TO-DO ITEM
Since only part of the material below is wanted, output exactly the lines from the one with "vfov_deg: 13.2" up to and including the one with "f_number: 5".

SOURCE DATA
┄┄┄┄┄┄┄┄┄┄

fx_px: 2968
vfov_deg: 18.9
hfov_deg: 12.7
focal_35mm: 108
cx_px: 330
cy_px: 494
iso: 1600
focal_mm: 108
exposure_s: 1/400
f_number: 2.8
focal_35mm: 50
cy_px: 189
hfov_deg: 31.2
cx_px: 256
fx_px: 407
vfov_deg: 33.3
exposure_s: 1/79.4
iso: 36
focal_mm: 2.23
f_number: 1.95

┄┄┄┄┄┄┄┄┄┄

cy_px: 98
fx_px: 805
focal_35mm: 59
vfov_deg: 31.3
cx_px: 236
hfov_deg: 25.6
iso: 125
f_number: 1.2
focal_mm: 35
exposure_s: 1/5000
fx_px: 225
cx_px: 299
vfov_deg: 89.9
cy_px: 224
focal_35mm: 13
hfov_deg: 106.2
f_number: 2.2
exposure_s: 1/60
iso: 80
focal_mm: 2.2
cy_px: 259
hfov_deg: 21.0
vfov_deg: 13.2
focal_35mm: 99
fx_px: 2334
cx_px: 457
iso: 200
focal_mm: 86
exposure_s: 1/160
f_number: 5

┄┄┄┄┄┄┄┄┄┄

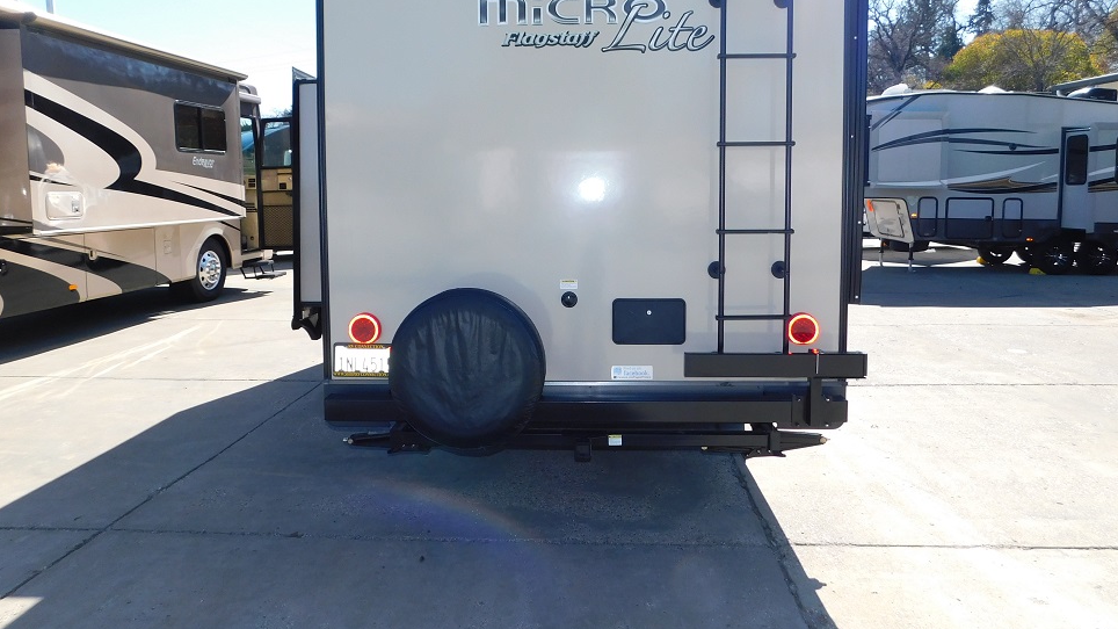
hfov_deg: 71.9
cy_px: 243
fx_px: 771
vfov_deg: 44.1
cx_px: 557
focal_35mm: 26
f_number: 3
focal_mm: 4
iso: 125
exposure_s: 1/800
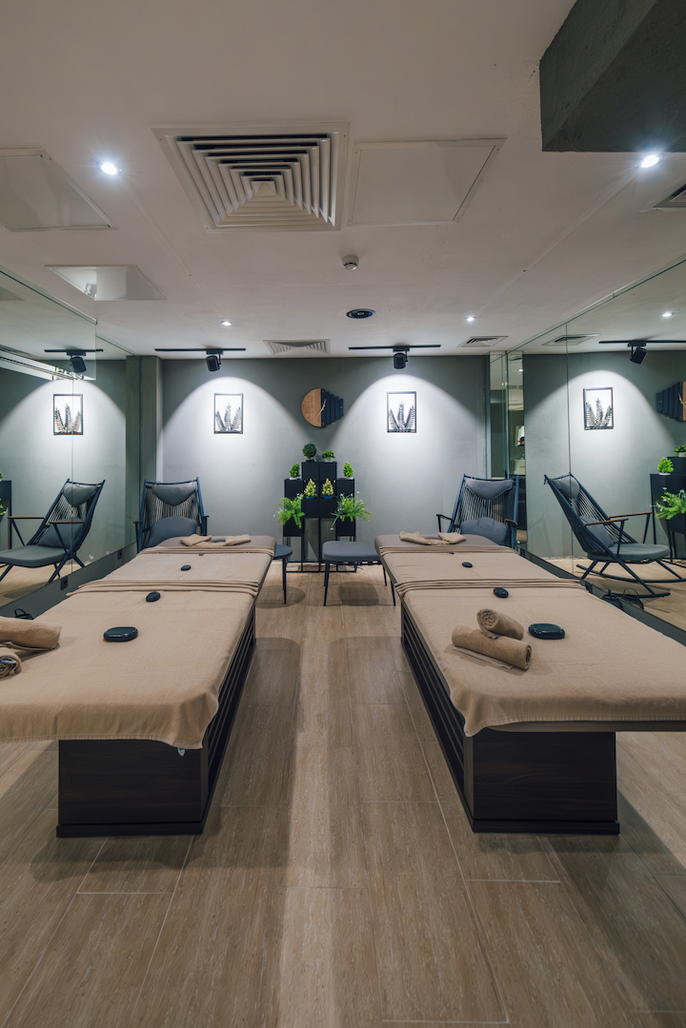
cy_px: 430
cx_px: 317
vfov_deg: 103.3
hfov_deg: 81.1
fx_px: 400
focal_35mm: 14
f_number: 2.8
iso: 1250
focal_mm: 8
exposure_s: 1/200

┄┄┄┄┄┄┄┄┄┄

EXERCISE RESULT
vfov_deg: 13.2
focal_35mm: 99
fx_px: 2334
cx_px: 457
iso: 200
focal_mm: 86
exposure_s: 1/160
f_number: 5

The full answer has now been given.